Pain & Pleasure, Loss & Gain!
- Jayesh Gala

- Dec 1, 2017
- 2 min read

Humans are loss averse, that is they hate losses about twice as much as they like gains!
With this in mind, consider the behavior of two participants in markets Viru & Jay. Viru has constant access to information about the value & news of all of his investments and liked to be active in the markets. By habit, at the end of each day, he runs a little program to calculate how much money he has made or lost that day. When Viru loses five thousand rupees in a day he is miserable, about as miserable as he is happy at the end of a day when he gains ten thousand rupees. How does Viru feel about investing in stocks? Very nervous! On a daily basis, stocks keep going up and down, so if you are feeling the pain of losses much more acutely than the pleasure of gains, you will hate investing in stocks.
Now compare Viru with his friend Jay. He has read a fact that "Over a twenty-year period, stocks are almost certain to go up. There is no twenty-year period in history in which stocks have declined in real value, or have been outperformed by debt" With this belief he allocates money to Equity and checks only once in a few years. How will Jay feel about investing in stocks? Quite calm!
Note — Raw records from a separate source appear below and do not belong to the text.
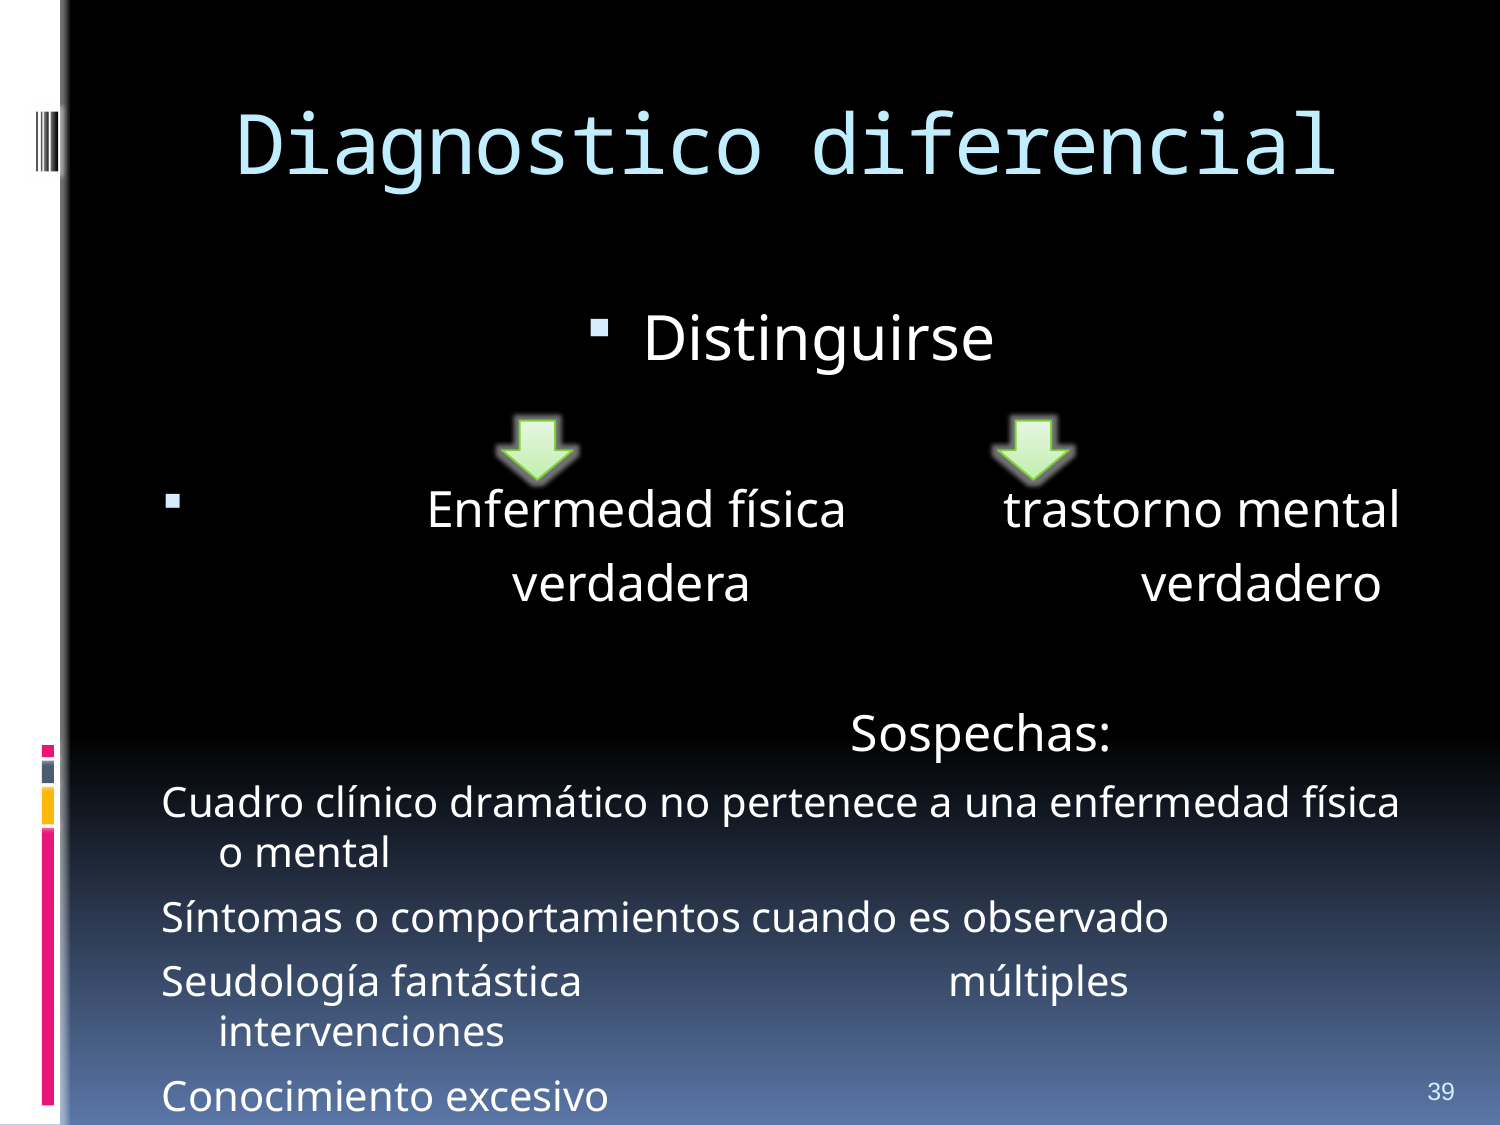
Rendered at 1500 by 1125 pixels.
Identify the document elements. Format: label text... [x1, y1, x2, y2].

list Distinguirse Enfermedad física trastorno mental verdadera verdadero Sospechas: Cuadro clínico dramático no pertenece a una enfermedad física o mental Síntomas o comportamientos cuando es observado Seudología fantástica múltiples intervenciones Conocimiento excesivo Consumo de fármacos [135, 290, 1436, 1095]
title Diagnostico diferencial [150, 84, 1425, 235]
text_box [500, 419, 574, 481]
text_box [997, 419, 1070, 481]
slide_number 39 [1412, 1052, 1488, 1113]
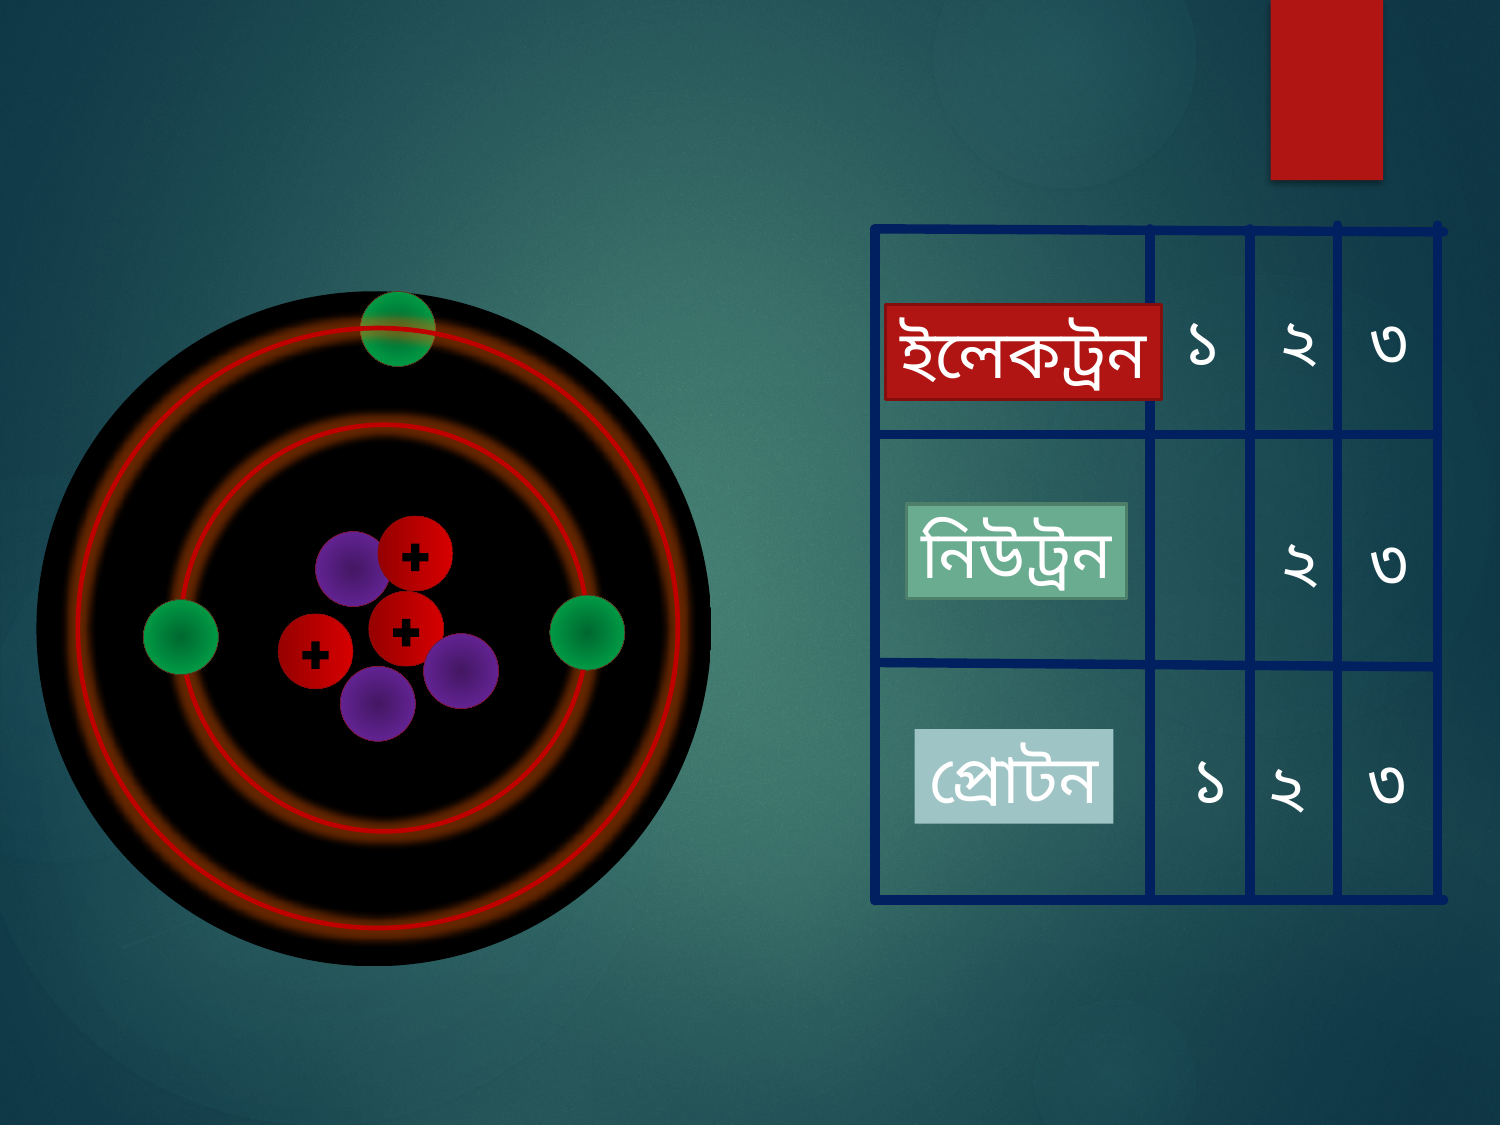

The lesson from the story of Jay and Viru is that attitudes toward risk depend on the frequency with which investors monitor their portfolios. As Kenny Rogers advises in his famous song The Gambler “You never count your money when you're sittin' at the table. There'll be time enough for countin' when the dealin's done.” Many investors do not heed this good advice and invest too little of their money in stocks due to risk aversion and pain. I believe this qualifies as a mistake, because if the investors are shown the evidence of almost zero risks in stocks over a long period of time, they would choose to invest their money aggressively in stocks.
There are successful investors and there are also successful traders in the stock market. To be successful, as you expand time horizon the efforts needed in terms of time goes down. Trading requires time, discipline, energy and skills to succeed. Investing for long term is lot easier in comparison, and its my personal belief that easiest way to invest profitably in financial markets for long term is via mutual funds.
Whatever path you choose, never mix trading and investing as the cocktail would probably not taste good. Its advisable to keep trading and investing accounts separate.
There are many ways to treasures and whatever path you choose, may you find success!
Disclaimer :- All investments are subject to the financial and market risk. Investors should re-assess information provided herein before investing. Mutual Funds are subject to market risk. Past performance may not be sustained in future.